EXERCISE INPUTS —
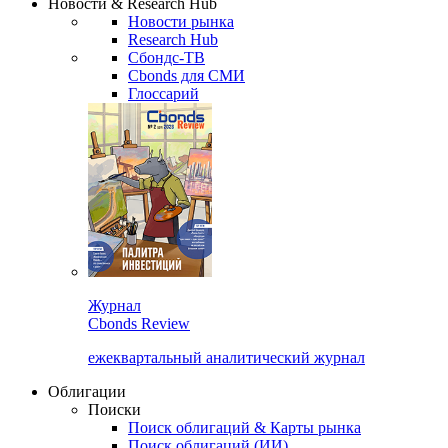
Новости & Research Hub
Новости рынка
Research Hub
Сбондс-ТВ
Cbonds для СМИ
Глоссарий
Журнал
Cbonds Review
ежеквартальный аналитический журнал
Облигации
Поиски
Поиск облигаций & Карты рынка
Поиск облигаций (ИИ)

EXERCISE OBJECTIVE — Please output the lines of the rows above as a Markdown table with two columns, Num for the running number and Text for the line. Leave out blank lines and the pictures.

WRITTEN RESPONSE —
| Num | Text |
|---|---|
| 1 | Новости & Research Hub |
| 2 | Новости рынка |
| 3 | Research Hub |
| 4 | Сбондс-ТВ |
| 5 | Cbonds для СМИ |
| 6 | Глоссарий |
| 7 | Журнал |
| 8 | Cbonds Review |
| 9 | ежеквартальный аналитический журнал |
| 10 | Облигации |
| 11 | Поиски |
| 12 | Поиск облигаций & Карты рынка |
| 13 | Поиск облигаций (ИИ) |